* Goal of the exercise
Count the lines below that contain the string "Treffer", treating uppercase and lowercase letters as distinct. Give only the number.

++++ Extracted entries ++++

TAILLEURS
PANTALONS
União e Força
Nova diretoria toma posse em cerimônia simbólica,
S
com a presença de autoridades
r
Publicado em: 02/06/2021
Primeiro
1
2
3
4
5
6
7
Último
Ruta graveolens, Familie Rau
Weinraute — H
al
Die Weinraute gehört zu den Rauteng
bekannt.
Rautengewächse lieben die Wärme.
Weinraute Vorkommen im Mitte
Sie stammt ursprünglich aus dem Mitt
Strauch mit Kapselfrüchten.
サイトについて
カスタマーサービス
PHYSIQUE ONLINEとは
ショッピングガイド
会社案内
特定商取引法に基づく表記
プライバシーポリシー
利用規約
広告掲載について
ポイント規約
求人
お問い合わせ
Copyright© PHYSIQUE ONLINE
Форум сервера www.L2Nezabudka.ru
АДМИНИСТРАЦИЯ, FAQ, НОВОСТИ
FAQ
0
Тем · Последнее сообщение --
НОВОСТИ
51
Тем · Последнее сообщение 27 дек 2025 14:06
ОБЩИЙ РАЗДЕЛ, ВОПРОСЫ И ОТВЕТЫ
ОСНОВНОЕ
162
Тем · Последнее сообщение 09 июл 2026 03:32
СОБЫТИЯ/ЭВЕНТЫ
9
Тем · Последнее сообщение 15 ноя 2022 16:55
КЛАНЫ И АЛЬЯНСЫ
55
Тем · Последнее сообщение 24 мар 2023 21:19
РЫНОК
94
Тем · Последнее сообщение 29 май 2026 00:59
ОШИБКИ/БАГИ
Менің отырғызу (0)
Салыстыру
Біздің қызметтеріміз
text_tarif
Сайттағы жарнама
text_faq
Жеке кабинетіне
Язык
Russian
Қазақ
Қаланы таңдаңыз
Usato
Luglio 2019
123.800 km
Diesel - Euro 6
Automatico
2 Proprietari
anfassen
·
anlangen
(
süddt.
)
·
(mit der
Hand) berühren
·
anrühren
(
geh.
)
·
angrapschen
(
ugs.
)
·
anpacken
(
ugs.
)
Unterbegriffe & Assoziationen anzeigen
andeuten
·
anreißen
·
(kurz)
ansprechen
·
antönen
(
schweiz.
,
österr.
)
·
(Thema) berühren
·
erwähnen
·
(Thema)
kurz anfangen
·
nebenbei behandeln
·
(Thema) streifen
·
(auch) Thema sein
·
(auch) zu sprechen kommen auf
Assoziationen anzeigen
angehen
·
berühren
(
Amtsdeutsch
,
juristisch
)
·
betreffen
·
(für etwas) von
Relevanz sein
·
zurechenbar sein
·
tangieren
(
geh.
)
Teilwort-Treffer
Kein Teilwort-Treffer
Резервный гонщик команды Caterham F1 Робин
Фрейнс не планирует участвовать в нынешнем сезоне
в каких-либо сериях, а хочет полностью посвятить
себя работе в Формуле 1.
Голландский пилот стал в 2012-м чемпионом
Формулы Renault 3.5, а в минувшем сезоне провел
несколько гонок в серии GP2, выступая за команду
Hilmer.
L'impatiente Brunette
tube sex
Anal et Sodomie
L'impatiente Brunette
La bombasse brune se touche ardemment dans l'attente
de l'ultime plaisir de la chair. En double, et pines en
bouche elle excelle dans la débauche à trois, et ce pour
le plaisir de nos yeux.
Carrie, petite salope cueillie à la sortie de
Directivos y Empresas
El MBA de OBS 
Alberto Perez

++++

* Expected output
2